╭─ Data records

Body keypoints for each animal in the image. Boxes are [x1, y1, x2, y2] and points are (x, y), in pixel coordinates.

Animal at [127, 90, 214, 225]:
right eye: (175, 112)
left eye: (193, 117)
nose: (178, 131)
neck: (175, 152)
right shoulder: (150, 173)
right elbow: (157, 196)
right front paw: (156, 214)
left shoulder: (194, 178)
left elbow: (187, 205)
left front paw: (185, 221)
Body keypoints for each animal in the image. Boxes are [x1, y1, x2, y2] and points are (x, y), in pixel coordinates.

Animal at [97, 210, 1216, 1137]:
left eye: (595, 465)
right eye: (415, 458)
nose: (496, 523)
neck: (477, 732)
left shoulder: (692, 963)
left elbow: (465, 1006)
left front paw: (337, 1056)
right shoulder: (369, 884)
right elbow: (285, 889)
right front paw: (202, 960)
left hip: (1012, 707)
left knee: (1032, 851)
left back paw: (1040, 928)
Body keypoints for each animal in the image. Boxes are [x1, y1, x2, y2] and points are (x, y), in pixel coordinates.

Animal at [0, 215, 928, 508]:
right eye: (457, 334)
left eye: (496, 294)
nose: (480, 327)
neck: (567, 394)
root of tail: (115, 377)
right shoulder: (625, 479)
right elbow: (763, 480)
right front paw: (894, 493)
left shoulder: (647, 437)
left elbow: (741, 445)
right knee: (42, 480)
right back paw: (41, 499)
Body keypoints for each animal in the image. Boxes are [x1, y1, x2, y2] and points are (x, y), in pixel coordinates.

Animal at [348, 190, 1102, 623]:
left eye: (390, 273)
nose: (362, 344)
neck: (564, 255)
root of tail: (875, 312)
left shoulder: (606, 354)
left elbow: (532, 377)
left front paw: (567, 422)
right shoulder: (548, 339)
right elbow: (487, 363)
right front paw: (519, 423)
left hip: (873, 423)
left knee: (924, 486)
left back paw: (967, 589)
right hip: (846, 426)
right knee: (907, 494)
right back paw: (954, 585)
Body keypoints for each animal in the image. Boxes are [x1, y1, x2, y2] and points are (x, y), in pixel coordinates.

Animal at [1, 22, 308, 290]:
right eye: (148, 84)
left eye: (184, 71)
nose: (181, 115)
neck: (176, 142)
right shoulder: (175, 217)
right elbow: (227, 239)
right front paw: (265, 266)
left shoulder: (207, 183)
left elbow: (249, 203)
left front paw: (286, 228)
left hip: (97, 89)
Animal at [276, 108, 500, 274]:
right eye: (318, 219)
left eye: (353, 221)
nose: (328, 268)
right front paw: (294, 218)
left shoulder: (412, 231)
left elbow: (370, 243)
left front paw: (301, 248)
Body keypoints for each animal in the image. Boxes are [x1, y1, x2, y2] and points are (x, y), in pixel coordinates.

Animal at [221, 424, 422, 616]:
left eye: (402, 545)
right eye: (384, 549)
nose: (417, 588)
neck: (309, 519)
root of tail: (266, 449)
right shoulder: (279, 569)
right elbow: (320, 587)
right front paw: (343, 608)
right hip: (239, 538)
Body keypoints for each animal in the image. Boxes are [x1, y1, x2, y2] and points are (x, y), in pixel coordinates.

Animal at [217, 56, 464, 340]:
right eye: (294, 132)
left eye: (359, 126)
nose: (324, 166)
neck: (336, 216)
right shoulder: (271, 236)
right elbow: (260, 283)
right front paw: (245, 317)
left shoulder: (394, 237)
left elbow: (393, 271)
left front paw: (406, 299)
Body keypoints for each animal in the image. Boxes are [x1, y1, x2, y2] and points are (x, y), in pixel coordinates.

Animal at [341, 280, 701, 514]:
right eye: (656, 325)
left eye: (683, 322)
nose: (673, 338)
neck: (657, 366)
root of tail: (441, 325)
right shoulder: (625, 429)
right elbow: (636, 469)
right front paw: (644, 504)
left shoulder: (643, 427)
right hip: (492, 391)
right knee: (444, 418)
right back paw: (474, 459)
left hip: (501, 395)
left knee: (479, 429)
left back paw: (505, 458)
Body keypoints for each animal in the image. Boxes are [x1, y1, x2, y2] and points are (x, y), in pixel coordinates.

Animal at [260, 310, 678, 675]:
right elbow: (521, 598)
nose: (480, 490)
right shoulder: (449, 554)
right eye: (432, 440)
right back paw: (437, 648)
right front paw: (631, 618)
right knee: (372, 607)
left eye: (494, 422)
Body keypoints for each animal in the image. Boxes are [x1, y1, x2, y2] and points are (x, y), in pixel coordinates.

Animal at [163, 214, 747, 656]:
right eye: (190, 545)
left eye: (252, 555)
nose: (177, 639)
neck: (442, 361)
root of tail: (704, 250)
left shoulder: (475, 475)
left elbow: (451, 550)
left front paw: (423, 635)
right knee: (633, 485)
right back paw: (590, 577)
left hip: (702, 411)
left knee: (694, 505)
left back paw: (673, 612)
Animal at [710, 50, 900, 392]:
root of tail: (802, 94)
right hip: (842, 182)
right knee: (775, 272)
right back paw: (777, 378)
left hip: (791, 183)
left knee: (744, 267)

╰─

▸ **Exercise goal**: Copy out the data above, word for word.

▸ **Solution for this task**:
Body keypoints for each animal in the image. Boxes are [x1, y1, x2, y2] and points are (x, y), in pixel coordinates.

Animal at [127, 90, 214, 225]:
right eye: (175, 112)
left eye: (193, 117)
nose: (178, 131)
neck: (175, 152)
right shoulder: (150, 173)
right elbow: (157, 196)
right front paw: (156, 214)
left shoulder: (194, 178)
left elbow: (187, 205)
left front paw: (185, 221)
Body keypoints for each animal in the image. Boxes are [x1, y1, x2, y2] and points are (x, y), in pixel coordinates.

Animal at [97, 210, 1216, 1137]:
left eye: (595, 465)
right eye: (415, 458)
nose: (496, 523)
neck: (477, 732)
left shoulder: (692, 963)
left elbow: (465, 1006)
left front paw: (337, 1056)
right shoulder: (369, 884)
right elbow: (285, 889)
right front paw: (202, 960)
left hip: (1012, 707)
left knee: (1032, 851)
left back paw: (1040, 928)
Body keypoints for each animal in the image. Boxes are [x1, y1, x2, y2] and points are (x, y), in pixel coordinates.

Animal at [0, 215, 928, 508]:
right eye: (457, 334)
left eye: (496, 294)
nose: (480, 327)
neck: (567, 394)
root of tail: (115, 377)
right shoulder: (625, 479)
right elbow: (763, 480)
right front paw: (894, 493)
left shoulder: (647, 437)
left elbow: (741, 445)
right knee: (42, 480)
right back paw: (41, 499)
Body keypoints for each animal in the image. Boxes are [x1, y1, x2, y2] and points are (x, y), in pixel coordinates.

Animal at [348, 190, 1102, 623]:
left eye: (390, 273)
nose: (362, 344)
neck: (564, 255)
root of tail: (875, 312)
left shoulder: (606, 354)
left elbow: (532, 377)
left front paw: (567, 422)
right shoulder: (548, 339)
right elbow: (487, 363)
right front paw: (519, 423)
left hip: (873, 423)
left knee: (924, 486)
left back paw: (967, 589)
right hip: (846, 426)
right knee: (907, 494)
right back paw: (954, 585)
Body keypoints for each animal in the image. Boxes are [x1, y1, x2, y2] and points are (x, y), in pixel coordinates.

Animal at [1, 22, 308, 290]:
right eye: (148, 84)
left eye: (184, 71)
nose: (181, 115)
neck: (176, 142)
right shoulder: (175, 217)
right elbow: (227, 239)
right front paw: (265, 266)
left shoulder: (207, 183)
left elbow: (249, 203)
left front paw: (286, 228)
left hip: (97, 89)
Animal at [276, 108, 500, 274]:
right eye: (318, 219)
left eye: (353, 221)
nose: (328, 268)
right front paw: (294, 218)
left shoulder: (412, 231)
left elbow: (370, 243)
left front paw: (301, 248)
Body keypoints for each animal in the image. Boxes are [x1, y1, x2, y2] and points are (x, y), in pixel coordinates.

Animal at [221, 424, 422, 616]:
left eye: (402, 545)
right eye: (384, 549)
nose: (417, 588)
neck: (309, 519)
root of tail: (266, 449)
right shoulder: (279, 569)
right elbow: (320, 587)
right front paw: (343, 608)
right hip: (239, 538)
Body keypoints for each animal in the image. Boxes are [x1, y1, x2, y2] and points are (x, y), in pixel coordinates.

Animal at [217, 56, 464, 340]:
right eye: (294, 132)
left eye: (359, 126)
nose: (324, 166)
neck: (336, 216)
right shoulder: (271, 236)
right elbow: (260, 283)
right front paw: (245, 317)
left shoulder: (394, 237)
left elbow: (393, 271)
left front paw: (406, 299)
Body keypoints for each animal in the image. Boxes are [x1, y1, x2, y2] and points are (x, y), in pixel coordinates.

Animal at [341, 280, 701, 514]:
right eye: (656, 325)
left eye: (683, 322)
nose: (673, 338)
neck: (657, 366)
root of tail: (441, 325)
right shoulder: (625, 429)
right elbow: (636, 469)
right front paw: (644, 504)
left shoulder: (643, 427)
right hip: (492, 391)
right knee: (444, 418)
right back paw: (474, 459)
left hip: (501, 395)
left knee: (479, 429)
left back paw: (505, 458)
Body keypoints for each animal in the image. Boxes are [x1, y1, x2, y2] and points are (x, y), in pixel coordinates.

Animal at [260, 310, 678, 675]:
right elbow: (521, 598)
nose: (480, 490)
right shoulder: (449, 554)
right eye: (432, 440)
right back paw: (437, 648)
right front paw: (631, 618)
right knee: (372, 607)
left eye: (494, 422)
Body keypoints for each animal in the image. Boxes are [x1, y1, x2, y2] and points are (x, y), in pixel coordinates.

Animal at [163, 214, 747, 656]:
right eye: (190, 545)
left eye: (252, 555)
nose: (177, 639)
neck: (442, 361)
root of tail: (704, 250)
left shoulder: (475, 475)
left elbow: (451, 550)
left front paw: (423, 635)
right knee: (633, 485)
right back paw: (590, 577)
left hip: (702, 411)
left knee: (694, 505)
left back paw: (673, 612)
Animal at [710, 50, 900, 392]:
root of tail: (802, 94)
right hip: (842, 182)
right knee: (775, 272)
right back paw: (777, 378)
left hip: (791, 183)
left knee: (744, 267)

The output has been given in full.